The reason why employers are vicariously liable for their employees’ actions while they are working is that employers derive financial benefits from the work their employees perform. Because of this, employers are generally held liable when their employees negligently cause injuries while they are working. However, independent contractors are not considered to be employees and instead work for themselves. Since Lyft’s drivers are classified as independent contractors, it is difficult to hold Lyft liable for their negligent conduct.
Lyft could be directly liable if it contracts with a driver that the company knows or should have known was incompetent. For example, if Lyft contracts with a driver who has a history of drunk driving offenses, you might be able to pursue a claim against Lyft for negligent hiring and retention. Lyft performs background checks on people who apply to drive for the company, but mistakes sometimes happen.

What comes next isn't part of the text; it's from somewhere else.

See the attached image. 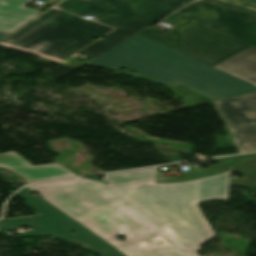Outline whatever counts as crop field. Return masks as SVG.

While California previously attempted to change the classification of Lyft drivers from independent contractors to employees, the effort received significant pushback. As a result, drivers for Lyft remain classified as independent contractors, making a direct claim against Lyft unlikely except in rare circumstances.
What if You Weren’t Wearing a Seatbelt?
If you weren’t wearing a seatbelt when your Lyft accident happened, your damages award might be reduced. The insurance companies will likely claim that your injuries were caused by your failure to wear a seatbelt or that they wouldn’t have been as severe if you had been belted. In that situation, your attorney will carefully review the evidence and work with experts to determine whether your lack of a seatbelt contributed to your injuries and to what extent to counter these types of arguments.
Potential Damages in a Lyft Accident
If you were injured as a passenger while riding in a Lyft, you might be able to pursue compensation by filing claims with the responsible parties. The damages that might be available will depend on the extent and nature of your injuries and other case-specific factors. Some examples of the types of damages that you might recover include the following:
- Past and future anticipated medical costs to treat your injuries
- Monetary losses stemming from your accident and consequent injuries, both present and future
- Previous and future physical therapy, rehabilitation costs, and medical expenses
- Aching anguish and torment
- Emotional distress damages
- Loss of consortium
Punitive damages might be recoverable in rare cases. However, these damages are generally only available in cases involving intentional or reckless acts. If punitive damages are awarded, they are paid in addition to your compensatory damages.
What to Do Following a Lyft Crash
If you are involved in a Lyft accident while riding as a passenger, you should take several steps to protect your rights and interests. Make sure to do the following things:
- Assess yourself for injuries.
- Get the names and contact information for both the Lyft driver and the other involved motorist.
- Take pictures of the insurance cards and driver’s licenses of both drivers.
- Call 911 to report the accident and request the police.
- If you can, take pictures of the damage to both cars and their positions to each other.
- Seek medical attention immediately.
- Contact an experienced Lyft accident attorney.
Being injured in a Lyft accident can be overwhelming and confusing. By taking appropriate steps immediately following your collision, you might help to preserve your right to recover full compensation for all of your losses. Since there might be multiple insurance companies involved, it might be a good idea to speak to an injury attorney to protect yourself.